Le 28 novembre 1809 soit un an après la nomination de son neveu au poste de sous- préfet, Emmanuel Cretet, comte de Champol, décède à l’âge de soixante-deux ans. En plus de la perte d’un oncle c’est l’opportunité d’une brillante carrière politique qui s’éteint aux yeux de Hyacinthe-Camille. En effet, s’il devait sa nomination en grande partie à son oncle, il sait que la poursuite de sa carrière ne pourra se faire sans cette pièce maitresse qu’il était, ministre de l’Intérieur et proche de Napoléon. Son passé révolutionnaire nuit encore trop à sa potentielle nomination à un poste de préfet et une seule année dans ses fonctions n’a pu prouver ses compétences.
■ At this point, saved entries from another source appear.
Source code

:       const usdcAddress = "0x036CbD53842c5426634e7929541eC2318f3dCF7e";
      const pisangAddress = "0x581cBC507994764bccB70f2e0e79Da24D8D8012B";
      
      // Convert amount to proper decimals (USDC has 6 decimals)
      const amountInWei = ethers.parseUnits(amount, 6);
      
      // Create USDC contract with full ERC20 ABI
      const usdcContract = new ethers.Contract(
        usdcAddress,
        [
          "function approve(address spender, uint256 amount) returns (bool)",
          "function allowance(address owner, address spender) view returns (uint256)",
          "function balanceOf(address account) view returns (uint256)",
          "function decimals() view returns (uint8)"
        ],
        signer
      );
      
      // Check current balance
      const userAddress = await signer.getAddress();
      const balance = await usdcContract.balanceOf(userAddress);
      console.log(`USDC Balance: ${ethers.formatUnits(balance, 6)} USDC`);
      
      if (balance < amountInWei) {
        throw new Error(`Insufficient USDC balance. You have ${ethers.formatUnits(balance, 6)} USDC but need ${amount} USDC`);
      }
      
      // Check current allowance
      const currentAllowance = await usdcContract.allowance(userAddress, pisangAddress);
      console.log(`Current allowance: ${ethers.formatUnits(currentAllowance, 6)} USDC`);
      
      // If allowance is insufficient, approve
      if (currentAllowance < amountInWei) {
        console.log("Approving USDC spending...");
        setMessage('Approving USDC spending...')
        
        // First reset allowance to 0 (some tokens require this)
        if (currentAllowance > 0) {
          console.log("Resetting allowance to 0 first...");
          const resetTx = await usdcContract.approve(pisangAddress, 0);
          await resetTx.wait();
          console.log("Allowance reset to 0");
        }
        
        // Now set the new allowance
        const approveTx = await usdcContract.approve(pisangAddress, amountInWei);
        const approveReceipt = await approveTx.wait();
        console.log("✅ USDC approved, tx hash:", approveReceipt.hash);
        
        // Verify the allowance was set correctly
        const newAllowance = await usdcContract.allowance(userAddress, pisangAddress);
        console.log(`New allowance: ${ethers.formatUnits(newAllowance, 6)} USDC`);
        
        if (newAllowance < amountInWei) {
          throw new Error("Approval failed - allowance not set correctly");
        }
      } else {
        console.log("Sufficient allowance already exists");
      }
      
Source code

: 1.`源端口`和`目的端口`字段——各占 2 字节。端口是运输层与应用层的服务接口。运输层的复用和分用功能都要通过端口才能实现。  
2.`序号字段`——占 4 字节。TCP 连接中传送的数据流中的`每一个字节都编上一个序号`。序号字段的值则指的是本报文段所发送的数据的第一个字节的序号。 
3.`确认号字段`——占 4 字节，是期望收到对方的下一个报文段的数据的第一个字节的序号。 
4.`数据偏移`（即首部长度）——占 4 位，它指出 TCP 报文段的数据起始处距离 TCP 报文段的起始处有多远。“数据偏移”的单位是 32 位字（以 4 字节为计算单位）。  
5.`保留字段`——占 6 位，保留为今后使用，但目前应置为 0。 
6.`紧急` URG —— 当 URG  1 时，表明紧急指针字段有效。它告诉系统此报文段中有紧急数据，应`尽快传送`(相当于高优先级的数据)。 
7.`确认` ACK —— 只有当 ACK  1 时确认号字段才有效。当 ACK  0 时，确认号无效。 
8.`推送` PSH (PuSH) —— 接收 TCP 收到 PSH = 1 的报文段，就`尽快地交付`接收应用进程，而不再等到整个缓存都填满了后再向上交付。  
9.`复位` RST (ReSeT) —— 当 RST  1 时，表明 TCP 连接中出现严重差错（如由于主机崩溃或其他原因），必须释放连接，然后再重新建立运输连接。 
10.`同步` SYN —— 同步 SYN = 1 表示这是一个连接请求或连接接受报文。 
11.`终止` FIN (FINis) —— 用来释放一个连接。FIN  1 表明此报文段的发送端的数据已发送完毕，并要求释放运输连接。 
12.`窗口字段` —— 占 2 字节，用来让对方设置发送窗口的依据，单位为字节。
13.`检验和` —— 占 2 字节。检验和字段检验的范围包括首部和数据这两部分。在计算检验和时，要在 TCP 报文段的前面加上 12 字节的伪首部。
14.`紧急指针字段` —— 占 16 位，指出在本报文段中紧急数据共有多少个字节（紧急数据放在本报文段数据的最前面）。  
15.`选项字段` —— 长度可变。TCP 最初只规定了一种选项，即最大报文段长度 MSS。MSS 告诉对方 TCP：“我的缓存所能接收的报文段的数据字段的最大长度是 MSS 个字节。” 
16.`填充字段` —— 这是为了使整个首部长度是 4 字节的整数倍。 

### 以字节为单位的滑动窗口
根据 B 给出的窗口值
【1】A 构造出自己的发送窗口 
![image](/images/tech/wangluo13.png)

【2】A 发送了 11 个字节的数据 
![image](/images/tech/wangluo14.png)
Cette situation met en évidence la force du cercle d’influences dans la politique et l’utilité du réseau social dans le mode d’ascension bourgeoise et d’accession au pouvoir. Nous voyons donc très précisément que les solidarités familiales sont à la base du mode de vie bourgeois et de la promotion vers les plus hautes charges politiques. Au-delà du talent et des compétences en matières administratives, le réseau social est donc à la base d’une éventuelle carrière politique. Hyacinthe-Camille Teisseire voit donc dès 1809, par la mort de son oncle influent, son avenir politique menacé par son passé révolutionnaire. Ses relations ne contrebalancent plus son activisme passé auprès des montagnards.

Après quatre années comme sous-préfet, ne voyant pas d’amélioration dans sa carrière, il démissionne de son poste à Tournon sur Rhône, sous-préfecture de l’Ardèche, en 1812, et retourne à Grenoble où il espère, malgré ce premier échec relatif, avoir de meilleures opportunités politiques dans sa ville natale qui le connait bien et l’a porté à la popularité.